Bad news for the people who were wanting to prevent Google from indexing this site: apparently they still do index the site via http://qs321.pair.com/~monkads/, try it: perl site:qs321.pair.com

This URL probably sneaks passed the rule set up on robots.txt because it's in a subdirectory, not in the root.

It may require addition of a slightly modified rule in the robots.txt file in the root of that domain.

Replies are listed 'Best First'.
Re: Google indexes Perlmonks
by demerphq (Chancellor) on Dec 23, 2004 at 13:15 UTC

    Interesting. I think you are right. Somebody out there linked via the server name, and Google found it. I think you are correct that both servers need a robots.txt in their root directory too.

    ---
    demerphq

Re: Google indexes Perlmonks
by Thilosophy (Curate) on Dec 24, 2004 at 01:04 UTC
    Bad news for the people who were wanting to prevent Google from indexing this site.
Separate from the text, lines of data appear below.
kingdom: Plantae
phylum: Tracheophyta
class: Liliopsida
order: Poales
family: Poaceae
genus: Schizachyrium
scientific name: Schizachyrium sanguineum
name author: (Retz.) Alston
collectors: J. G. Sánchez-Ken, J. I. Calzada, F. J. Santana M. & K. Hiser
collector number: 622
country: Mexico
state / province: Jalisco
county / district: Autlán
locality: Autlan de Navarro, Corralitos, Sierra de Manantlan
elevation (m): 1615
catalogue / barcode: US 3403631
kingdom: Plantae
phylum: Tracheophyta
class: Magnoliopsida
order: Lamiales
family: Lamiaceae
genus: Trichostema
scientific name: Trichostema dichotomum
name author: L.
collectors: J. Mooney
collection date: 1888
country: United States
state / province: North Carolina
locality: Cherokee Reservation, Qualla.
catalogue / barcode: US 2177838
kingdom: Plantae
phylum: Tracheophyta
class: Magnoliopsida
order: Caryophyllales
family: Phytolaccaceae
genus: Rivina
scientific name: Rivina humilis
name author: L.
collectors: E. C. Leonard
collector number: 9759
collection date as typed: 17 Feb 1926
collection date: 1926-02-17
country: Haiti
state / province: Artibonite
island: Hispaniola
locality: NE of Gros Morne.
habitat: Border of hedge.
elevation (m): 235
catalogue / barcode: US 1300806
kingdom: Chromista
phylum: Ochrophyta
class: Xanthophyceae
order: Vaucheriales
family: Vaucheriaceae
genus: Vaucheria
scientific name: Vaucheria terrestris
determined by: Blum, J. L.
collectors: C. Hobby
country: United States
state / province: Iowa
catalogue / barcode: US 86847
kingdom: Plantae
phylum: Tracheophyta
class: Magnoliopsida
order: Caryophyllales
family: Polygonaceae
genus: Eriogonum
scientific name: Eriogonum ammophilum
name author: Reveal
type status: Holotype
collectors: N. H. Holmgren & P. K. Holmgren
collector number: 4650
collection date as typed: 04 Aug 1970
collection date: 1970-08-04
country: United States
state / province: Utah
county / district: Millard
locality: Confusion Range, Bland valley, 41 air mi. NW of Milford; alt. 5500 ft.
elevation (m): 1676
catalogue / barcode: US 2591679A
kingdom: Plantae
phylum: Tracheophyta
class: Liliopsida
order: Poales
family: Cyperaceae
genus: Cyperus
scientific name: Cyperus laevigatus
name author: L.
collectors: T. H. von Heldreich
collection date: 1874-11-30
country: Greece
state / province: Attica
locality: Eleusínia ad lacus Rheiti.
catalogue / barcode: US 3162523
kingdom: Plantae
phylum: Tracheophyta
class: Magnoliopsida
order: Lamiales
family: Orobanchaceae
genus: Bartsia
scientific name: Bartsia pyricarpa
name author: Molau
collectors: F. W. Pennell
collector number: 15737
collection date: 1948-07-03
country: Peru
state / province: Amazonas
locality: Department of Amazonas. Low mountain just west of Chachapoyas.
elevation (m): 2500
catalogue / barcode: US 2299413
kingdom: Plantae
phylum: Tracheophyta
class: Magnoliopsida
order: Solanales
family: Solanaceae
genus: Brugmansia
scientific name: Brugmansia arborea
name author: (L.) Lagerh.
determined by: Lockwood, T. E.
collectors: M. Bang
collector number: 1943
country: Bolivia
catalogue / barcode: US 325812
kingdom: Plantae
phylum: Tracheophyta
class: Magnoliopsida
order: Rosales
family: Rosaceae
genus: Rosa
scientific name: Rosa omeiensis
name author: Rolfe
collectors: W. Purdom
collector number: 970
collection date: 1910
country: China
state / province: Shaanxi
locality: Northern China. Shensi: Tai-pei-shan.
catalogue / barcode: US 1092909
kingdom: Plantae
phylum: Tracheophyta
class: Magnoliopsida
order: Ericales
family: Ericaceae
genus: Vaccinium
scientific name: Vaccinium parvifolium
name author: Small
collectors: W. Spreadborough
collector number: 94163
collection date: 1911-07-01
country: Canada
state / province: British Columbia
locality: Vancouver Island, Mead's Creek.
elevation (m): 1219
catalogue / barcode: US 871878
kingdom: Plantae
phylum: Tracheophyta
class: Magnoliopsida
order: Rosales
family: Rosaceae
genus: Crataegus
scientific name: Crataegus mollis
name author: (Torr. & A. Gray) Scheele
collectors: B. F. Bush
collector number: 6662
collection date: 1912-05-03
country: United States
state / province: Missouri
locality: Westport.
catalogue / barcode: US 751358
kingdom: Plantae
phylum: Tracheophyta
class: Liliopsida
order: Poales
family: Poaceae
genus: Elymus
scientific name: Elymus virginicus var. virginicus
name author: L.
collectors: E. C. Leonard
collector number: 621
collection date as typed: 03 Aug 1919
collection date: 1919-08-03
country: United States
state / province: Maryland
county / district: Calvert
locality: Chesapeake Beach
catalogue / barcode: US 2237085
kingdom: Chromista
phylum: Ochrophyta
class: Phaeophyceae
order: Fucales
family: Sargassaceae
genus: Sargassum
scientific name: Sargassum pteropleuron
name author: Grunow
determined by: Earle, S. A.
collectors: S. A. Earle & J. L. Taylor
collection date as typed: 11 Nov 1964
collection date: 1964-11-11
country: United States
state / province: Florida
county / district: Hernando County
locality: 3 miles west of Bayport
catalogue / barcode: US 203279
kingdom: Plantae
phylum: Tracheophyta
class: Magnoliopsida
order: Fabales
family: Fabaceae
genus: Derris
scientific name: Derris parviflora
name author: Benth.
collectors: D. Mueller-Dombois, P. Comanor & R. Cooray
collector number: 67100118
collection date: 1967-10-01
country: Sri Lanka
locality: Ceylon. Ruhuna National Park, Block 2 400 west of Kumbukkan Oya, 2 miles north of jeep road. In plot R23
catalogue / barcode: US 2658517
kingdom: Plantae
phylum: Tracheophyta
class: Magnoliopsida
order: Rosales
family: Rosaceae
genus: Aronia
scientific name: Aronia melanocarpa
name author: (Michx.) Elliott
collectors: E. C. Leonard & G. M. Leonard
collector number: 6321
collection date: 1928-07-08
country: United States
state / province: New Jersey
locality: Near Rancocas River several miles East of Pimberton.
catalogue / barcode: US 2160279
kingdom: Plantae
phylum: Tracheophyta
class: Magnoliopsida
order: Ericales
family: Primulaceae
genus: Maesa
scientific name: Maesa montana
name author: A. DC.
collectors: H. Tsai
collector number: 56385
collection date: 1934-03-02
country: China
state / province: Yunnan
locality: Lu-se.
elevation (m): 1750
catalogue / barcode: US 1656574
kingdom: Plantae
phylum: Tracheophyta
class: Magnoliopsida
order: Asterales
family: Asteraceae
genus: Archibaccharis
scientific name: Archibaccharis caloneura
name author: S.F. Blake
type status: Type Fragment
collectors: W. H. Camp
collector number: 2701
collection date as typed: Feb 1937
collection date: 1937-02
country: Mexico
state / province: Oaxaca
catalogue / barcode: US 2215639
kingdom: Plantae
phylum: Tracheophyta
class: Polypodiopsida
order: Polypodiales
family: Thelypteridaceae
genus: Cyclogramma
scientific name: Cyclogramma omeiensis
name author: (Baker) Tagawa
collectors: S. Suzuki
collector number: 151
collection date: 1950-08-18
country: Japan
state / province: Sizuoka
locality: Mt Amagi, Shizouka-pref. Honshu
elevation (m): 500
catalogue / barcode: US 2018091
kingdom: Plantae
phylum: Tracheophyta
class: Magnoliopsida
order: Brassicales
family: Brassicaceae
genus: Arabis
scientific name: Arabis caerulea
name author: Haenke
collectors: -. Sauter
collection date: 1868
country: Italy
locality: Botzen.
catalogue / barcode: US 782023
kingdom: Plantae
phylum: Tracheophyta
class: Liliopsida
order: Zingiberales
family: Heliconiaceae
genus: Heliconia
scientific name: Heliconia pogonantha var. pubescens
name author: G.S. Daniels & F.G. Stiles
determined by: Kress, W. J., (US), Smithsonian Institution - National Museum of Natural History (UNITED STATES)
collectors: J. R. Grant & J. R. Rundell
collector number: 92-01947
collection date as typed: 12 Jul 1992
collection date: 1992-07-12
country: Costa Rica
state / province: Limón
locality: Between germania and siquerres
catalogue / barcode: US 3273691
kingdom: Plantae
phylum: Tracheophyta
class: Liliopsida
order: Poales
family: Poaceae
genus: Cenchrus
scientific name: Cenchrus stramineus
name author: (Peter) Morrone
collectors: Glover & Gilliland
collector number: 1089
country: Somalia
    I am new here and missed that particular discussion. Why do we want to prevent Google from indexing this site?

      Mostly because it would include nodelets, such as random bits of chatterbox conversation. That may turn up hits unrelated to what one was searching for. For indexing, thepen spiders the site and builds an offline archive of Perlmonks for consumption by Google. Try google perlmonks site:thepen.com — that will bring up past discussion on this topic too.

      Makeshifts last the longest.

        Considering that it isn't hard to determine a request comes from a google webcrawler, and that it's already possible to reader pages with or without nodelets based on a user profile, it wouldn't be too hard to serve google nodelet free pages, would it?
      I think that's mostly because it captures the Chatterbox nodelet. Searching Google for a username usually brought up a few shreds of Chatterbox conversations. Uh, like it does now, too. (It probably won't in future.) Just search for a username that often appears in the Chatterbox, and select to view the cached result.

      I'm not sure what the line

      # sorry, but misbehaved robots have ruined it for all of you.
      
      means, exactly. I was hoping the person responsible for that line, or for the final decision to block indexing, would have put in his two cents here. Maybe he still will.